Task goal ::
Show each line in the listing below that contains the word "compared".

** Opening Input data block **

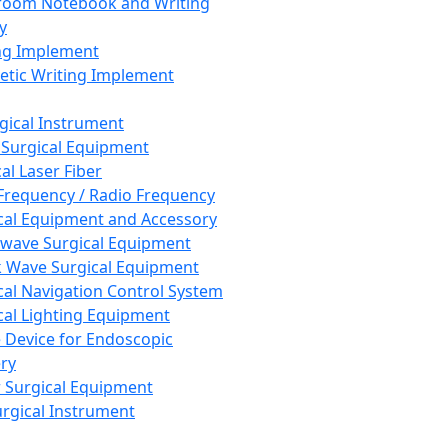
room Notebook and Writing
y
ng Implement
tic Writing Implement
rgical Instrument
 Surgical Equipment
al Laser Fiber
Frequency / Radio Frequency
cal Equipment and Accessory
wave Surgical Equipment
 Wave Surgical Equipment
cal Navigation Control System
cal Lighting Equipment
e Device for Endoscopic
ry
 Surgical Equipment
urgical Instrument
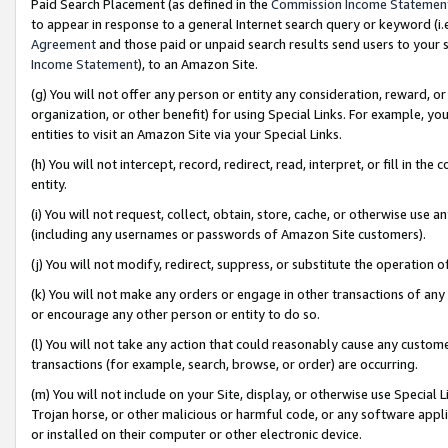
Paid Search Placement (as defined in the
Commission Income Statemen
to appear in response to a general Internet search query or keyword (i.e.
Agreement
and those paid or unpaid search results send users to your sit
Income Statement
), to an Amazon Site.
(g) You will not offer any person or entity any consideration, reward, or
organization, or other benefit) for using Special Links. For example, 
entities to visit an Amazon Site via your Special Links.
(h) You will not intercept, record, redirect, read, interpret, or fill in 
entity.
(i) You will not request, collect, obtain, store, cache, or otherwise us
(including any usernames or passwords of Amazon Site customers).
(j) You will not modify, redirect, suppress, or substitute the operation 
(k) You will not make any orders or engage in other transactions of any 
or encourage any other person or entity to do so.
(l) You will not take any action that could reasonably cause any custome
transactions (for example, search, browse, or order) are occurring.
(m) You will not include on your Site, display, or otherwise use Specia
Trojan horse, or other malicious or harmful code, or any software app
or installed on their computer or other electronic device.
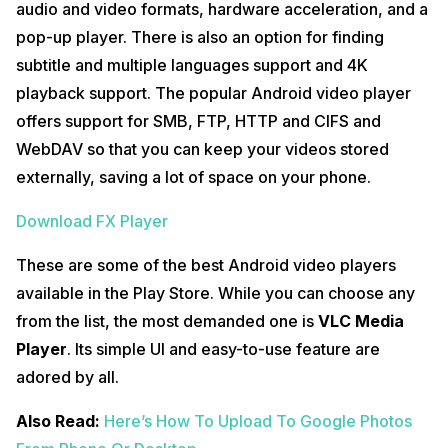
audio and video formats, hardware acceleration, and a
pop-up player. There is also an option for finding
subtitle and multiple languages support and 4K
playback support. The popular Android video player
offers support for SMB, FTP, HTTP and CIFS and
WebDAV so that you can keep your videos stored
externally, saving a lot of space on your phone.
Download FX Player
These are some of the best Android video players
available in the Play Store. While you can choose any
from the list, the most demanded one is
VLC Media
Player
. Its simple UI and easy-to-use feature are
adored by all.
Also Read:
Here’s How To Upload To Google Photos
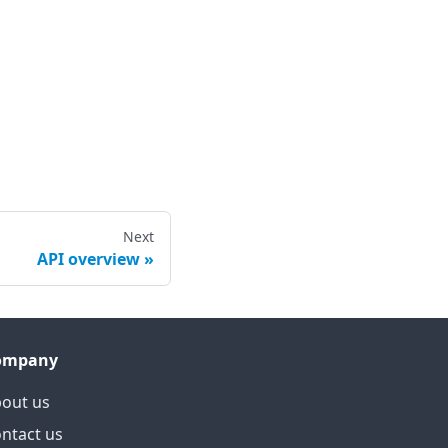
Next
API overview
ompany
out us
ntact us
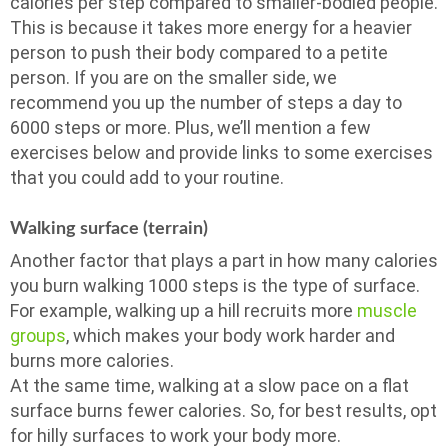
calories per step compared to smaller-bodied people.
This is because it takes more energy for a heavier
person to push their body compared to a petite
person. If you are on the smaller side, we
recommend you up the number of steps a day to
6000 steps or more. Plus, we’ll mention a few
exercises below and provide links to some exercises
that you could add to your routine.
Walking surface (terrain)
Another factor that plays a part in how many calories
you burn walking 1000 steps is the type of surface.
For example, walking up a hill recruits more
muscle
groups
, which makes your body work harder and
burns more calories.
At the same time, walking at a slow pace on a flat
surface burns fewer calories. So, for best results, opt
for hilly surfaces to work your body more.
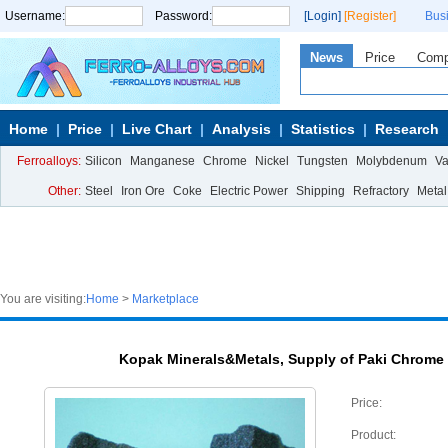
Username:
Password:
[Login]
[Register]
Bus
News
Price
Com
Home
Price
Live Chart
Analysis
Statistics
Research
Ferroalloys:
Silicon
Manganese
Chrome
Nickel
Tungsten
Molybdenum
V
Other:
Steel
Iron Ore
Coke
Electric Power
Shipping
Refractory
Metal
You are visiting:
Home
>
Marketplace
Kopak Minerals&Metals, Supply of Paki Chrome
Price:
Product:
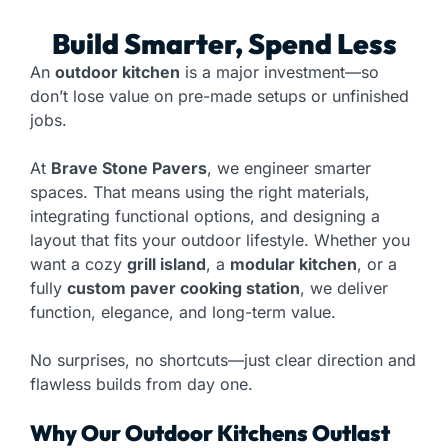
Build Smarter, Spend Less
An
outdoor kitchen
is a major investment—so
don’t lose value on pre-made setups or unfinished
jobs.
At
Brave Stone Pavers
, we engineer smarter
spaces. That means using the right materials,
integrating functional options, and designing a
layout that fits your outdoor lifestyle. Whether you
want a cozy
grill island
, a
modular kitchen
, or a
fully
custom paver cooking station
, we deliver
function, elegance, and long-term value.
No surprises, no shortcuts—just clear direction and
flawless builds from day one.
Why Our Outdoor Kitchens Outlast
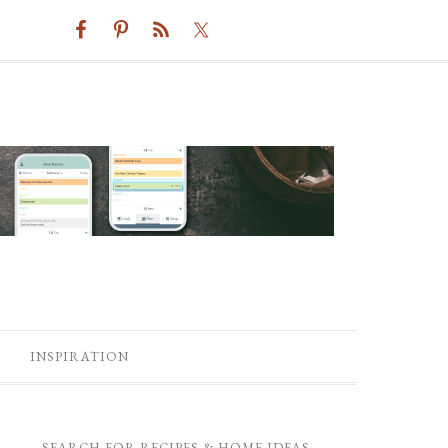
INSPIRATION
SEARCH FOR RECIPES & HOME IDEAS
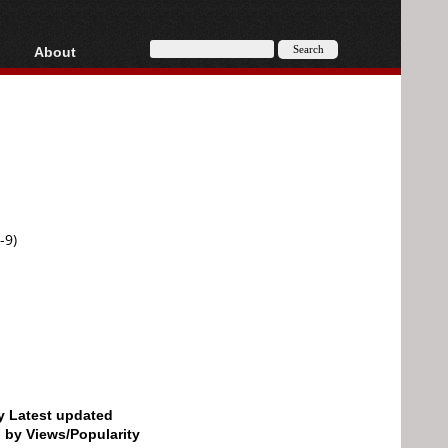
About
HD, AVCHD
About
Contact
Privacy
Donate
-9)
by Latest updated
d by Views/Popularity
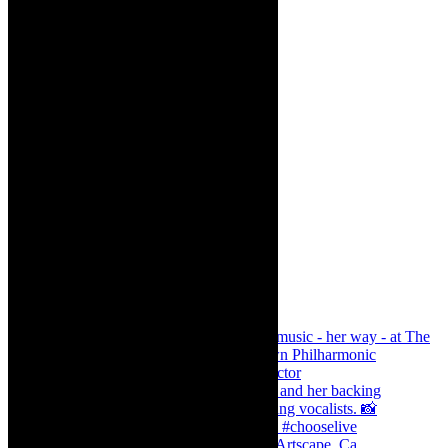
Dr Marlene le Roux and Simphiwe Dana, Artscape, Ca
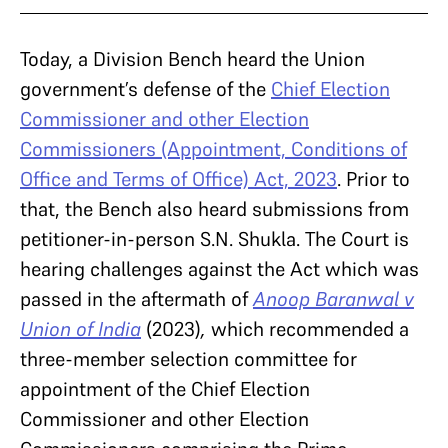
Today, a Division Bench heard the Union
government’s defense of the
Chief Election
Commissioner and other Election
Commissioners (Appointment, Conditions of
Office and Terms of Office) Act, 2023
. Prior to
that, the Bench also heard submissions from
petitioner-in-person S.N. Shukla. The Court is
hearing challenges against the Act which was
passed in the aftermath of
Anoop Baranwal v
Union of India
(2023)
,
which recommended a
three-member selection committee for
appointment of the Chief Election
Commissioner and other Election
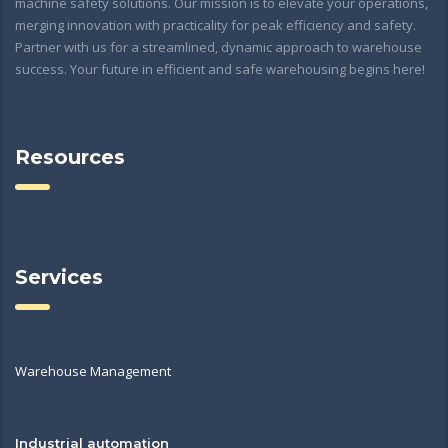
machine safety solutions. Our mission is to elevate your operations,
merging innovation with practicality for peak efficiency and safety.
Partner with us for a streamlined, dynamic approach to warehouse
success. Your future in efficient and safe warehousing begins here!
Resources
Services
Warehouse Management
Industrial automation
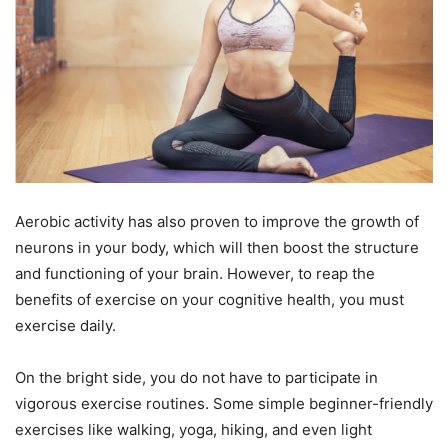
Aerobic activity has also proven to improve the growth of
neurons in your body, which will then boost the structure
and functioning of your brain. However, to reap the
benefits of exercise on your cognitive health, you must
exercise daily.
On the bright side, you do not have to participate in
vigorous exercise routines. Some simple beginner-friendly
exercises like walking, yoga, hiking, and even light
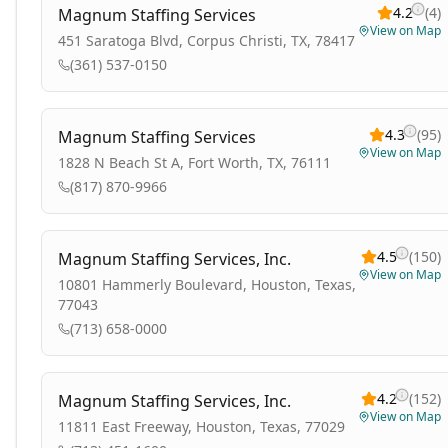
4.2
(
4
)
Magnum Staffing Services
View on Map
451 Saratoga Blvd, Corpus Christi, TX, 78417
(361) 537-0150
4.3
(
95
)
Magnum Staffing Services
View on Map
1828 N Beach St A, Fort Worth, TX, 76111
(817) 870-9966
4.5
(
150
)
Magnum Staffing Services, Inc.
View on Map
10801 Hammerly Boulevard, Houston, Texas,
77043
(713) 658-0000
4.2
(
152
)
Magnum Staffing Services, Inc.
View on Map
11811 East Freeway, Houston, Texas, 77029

** Closing Input data block **

Response area ::
calories per step compared to smaller-bodied people.
person to push their body compared to a petite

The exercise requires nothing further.